Kernel-based online prediction algorithms for indoor localization in Internet of Things

Abstract

Precise indoor position estimations of the targets play an increasingly important role in the enhancement of IoT-oriented applications. As an effective indoor localization technology, the fingerprint method has been extensively studied due to the widespread establishment of the wireless communication infrastructure. However, the fingerprint mismatch, which always leads to degradation of the positioning accuracy, commonly arises due to the diversity of the indoor environment and the existence of the abrupt noise in real-world applications. In this paper, a kernel adaptive filtering (KAF) assisted indoor position sensing framework based on the reproducing kernel Hilbert space (RKHS) model is exhibited, which is different from the conventional fingerprint-based positioning methods in two senses: first, in order to model a real-world environment, the linearity assumption in the traditional positioning approaches is replaced by the nonlinear counterpart; and second, a reproducing kernel function is employed to combat the impulsive noise and thus guaranteeing the robust positioning accuracy.
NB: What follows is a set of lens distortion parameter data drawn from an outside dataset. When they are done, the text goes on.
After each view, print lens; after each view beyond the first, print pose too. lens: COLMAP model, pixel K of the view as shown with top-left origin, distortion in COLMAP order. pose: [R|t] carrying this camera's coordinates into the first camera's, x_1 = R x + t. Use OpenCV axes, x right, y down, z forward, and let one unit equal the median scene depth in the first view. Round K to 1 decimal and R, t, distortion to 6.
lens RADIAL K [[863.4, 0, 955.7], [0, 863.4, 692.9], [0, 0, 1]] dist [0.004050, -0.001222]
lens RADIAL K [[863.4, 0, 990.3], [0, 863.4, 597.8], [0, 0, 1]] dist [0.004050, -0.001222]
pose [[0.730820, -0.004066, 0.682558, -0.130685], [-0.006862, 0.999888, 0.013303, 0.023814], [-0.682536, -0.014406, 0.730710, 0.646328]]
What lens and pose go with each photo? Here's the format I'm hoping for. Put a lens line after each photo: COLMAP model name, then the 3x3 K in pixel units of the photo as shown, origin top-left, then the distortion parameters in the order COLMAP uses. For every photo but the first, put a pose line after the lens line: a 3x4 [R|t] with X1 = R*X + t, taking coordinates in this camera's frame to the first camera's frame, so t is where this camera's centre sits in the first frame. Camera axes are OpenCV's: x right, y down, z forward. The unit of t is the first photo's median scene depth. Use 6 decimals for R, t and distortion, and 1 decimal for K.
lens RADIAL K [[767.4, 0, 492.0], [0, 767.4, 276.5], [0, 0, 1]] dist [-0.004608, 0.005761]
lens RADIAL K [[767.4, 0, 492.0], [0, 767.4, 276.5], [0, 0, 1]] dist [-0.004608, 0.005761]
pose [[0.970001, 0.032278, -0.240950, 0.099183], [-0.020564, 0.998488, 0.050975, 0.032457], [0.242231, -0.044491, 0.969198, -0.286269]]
Meanwhile, a generalized path-loss model is proposed to further enhance the accuracy performance of the KAF-based algorithms. The accuracy performance comparison between the proposed algorithms and widely-used machine learning methods such as KNN, naive Bayesian and the concept of transfer learning are carried out for different access points and different measurement areas. Experimental results exhibit that the proposed KAF framework-based algorithms can increase the positioning accuracy at least by 7% compared with the conventional fingerprint algorithms in representative indoor scenarios.